We can describe the approximate relation which exists between \( Y_i \) and \( X_i \) by introducing an error term \( e \) to capture the deviation of the data from the model
\[ Y = b_0 + b_1*X + e \]
This relationship between the parameters and the data points is called a linear regression model
The \( e_i \) are called residuals.
weight: Dependent variable
height: Independent variable
Model:
\[ weight = b_0 + b_1*height + e \]
The lm() function in R gets (weight, height) as input.
It returns beta coefficients \( {b_0, b_1} \) as output.

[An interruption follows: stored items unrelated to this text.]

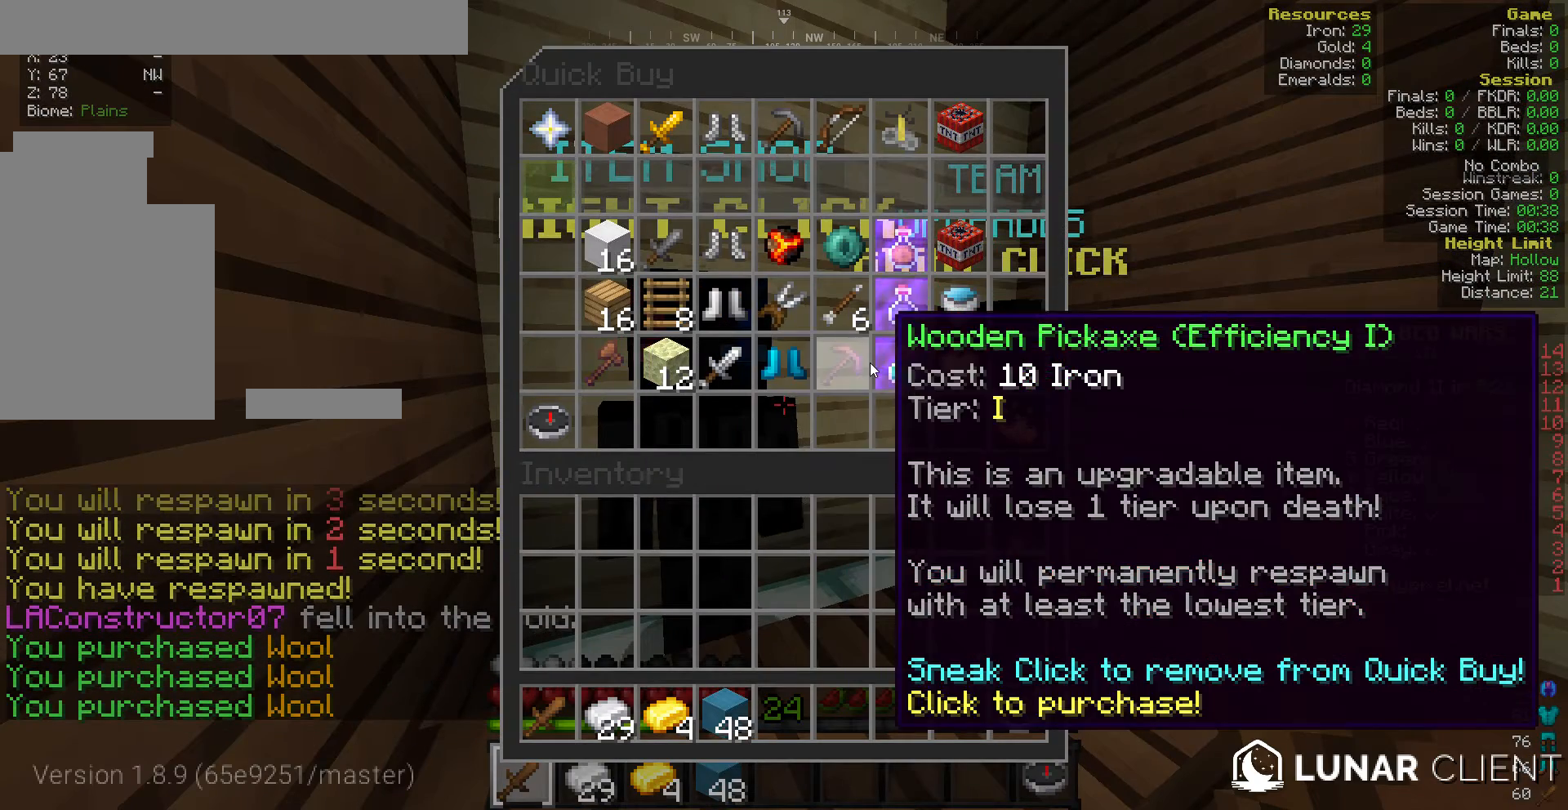
{"keys": [], "mouse": [], "events": []}
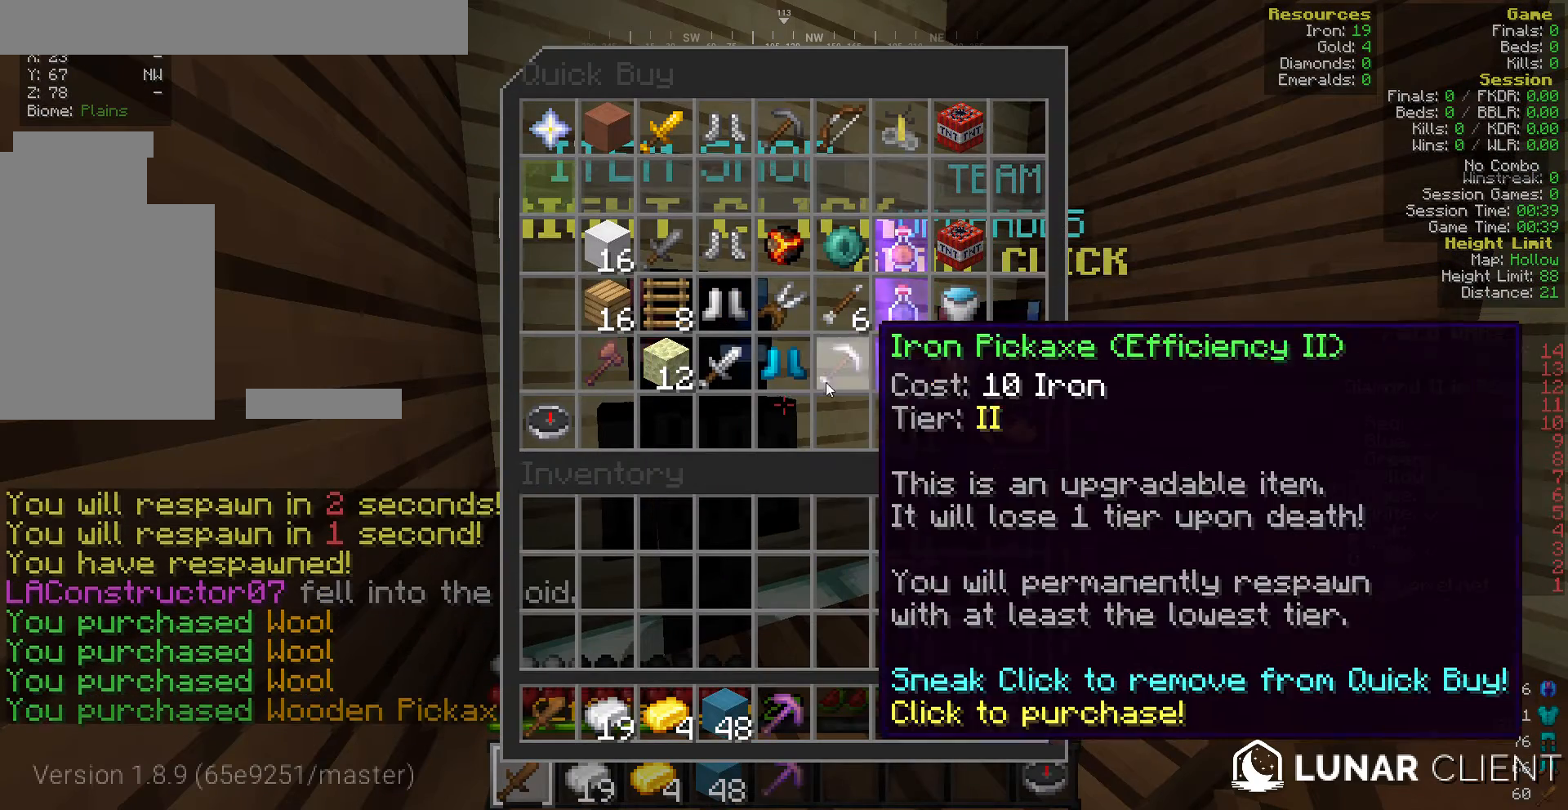
{"keys": [], "mouse": [], "events": []}
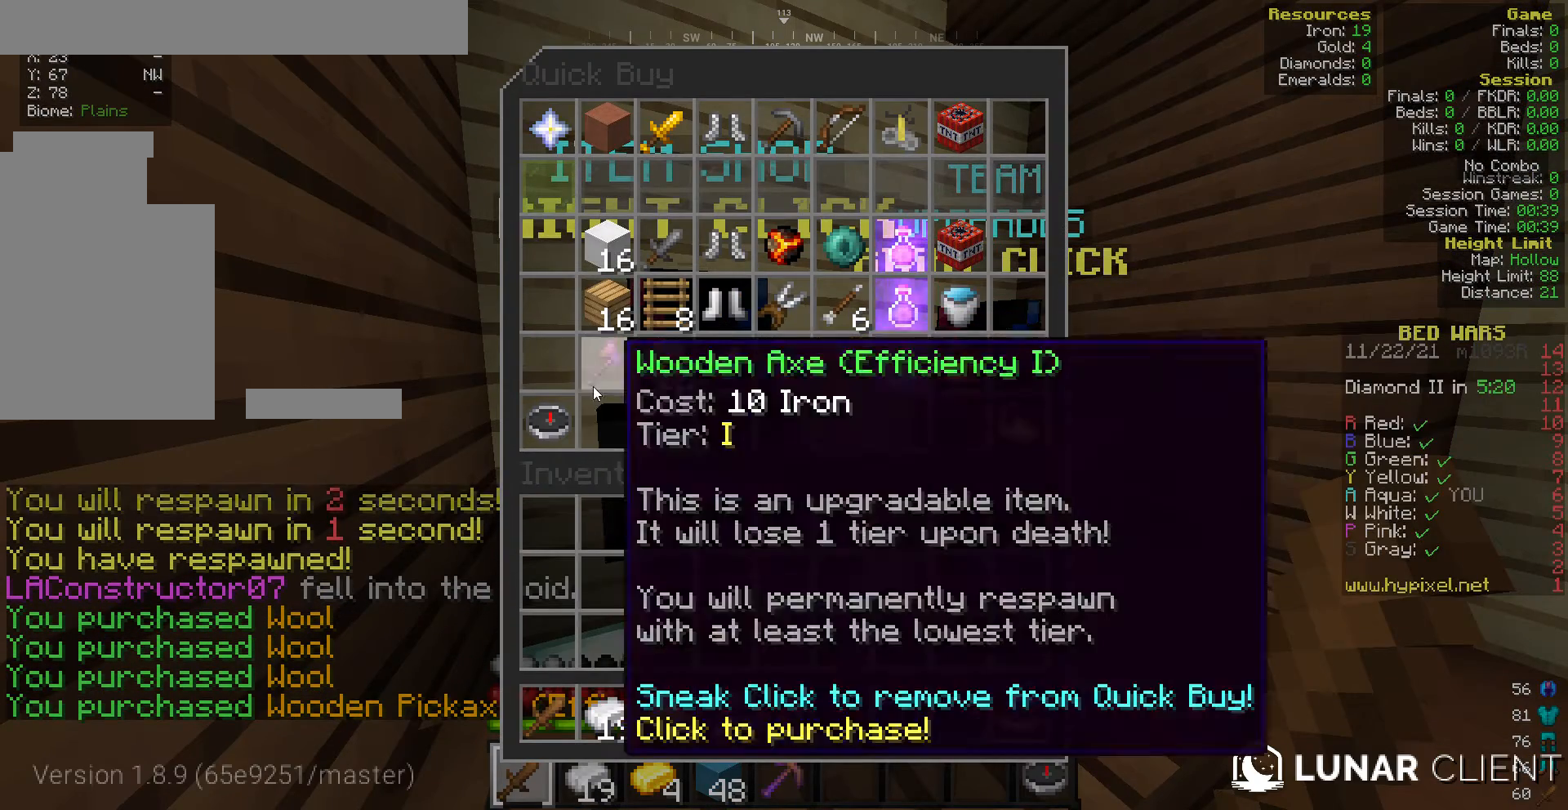
{"keys": [], "mouse": [], "events": []}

fit <- lm(weight ~ height, data = women)
summary(fit)
Call:
lm(formula = weight ~ height, data = women)
Residuals:
Min 1Q Median 3Q Max
-1.7333 -1.1333 -0.3833 0.7417 3.1167
Coefficients:
Estimate Std. Error t value Pr(>|t|)
(Intercept) -87.51667 5.93694 -14.74 1.71e-09 ***
height 3.45000 0.09114 37.85 1.09e-14 ***
---
Signif. codes: 0 '***' 0.001 '**' 0.01 '*' 0.05 '.' 0.1 ' ' 1
Residual standard error: 1.525 on 13 degrees of freedom
Multiple R-squared: 0.991, Adjusted R-squared: 0.9903
F-statistic: 1433 on 1 and 13 DF, p-value: 1.091e-14
\( b_0 = -87.52 \), \( b_1 = 3.45 \)
Model: \( weight = -87.52 + 3.45*height \)
fit$coefficients
(Intercept) height
-87.51667 3.45000
If repeated samples were taken and the 95% confidence interval was computed for each sample, 95% of the intervals would contain the population mean.
confint(fit)
2.5 % 97.5 %
(Intercept) -100.342655 -74.690679
height 3.253112 3.646888
# weight
women$weight
[1] 115 117 120 123 126 129 132 135 139 142 146 150 154 159 164
fitted(fit)
1 2 3 4 5 6 7 8
112.5833 116.0333 119.4833 122.9333 126.3833 129.8333 133.2833 136.7333
9 10 11 12 13 14 15
140.1833 143.6333 147.0833 150.5333 153.9833 157.4333 160.8833
Residuals are the vertical distances between the data and the fitted line.
The Ordinary Least Squares (OLS) method minimizes the residuals.
The accuracy of a line through the sample data points is measured by the sum of squared residuals, and the goal is to make this sum as small as possible.
residuals(fit)
1 2 3 4 5 6
2.41666667 0.96666667 0.51666667 0.06666667 -0.38333333 -0.83333333
7 8 9 10 11 12
-1.28333333 -1.73333333 -1.18333333 -1.63333333 -1.08333333 -0.53333333
13 14 15
0.01666667 1.56666667 3.11666667
summary(fit)
Call:
lm(formula = weight ~ height, data = women)
Residuals:
Min 1Q Median 3Q Max
-1.7333 -1.1333 -0.3833 0.7417 3.1167
Coefficients:
Estimate Std. Error t value Pr(>|t|)
(Intercept) -87.51667 5.93694 -14.74 1.71e-09 ***
height 3.45000 0.09114 37.85 1.09e-14 ***
---
Signif. codes: 0 '***' 0.001 '**' 0.01 '*' 0.05 '.' 0.1 ' ' 1
Residual standard error: 1.525 on 13 degrees of freedom
Multiple R-squared: 0.991, Adjusted R-squared: 0.9903
F-statistic: 1433 on 1 and 13 DF, p-value: 1.091e-14
The multiple R-squared indciates that the model accounts for 99.1% of the variance in weights.
The F-statistic tests whether the predictor variables, taken together,predict the response variable above chance levels.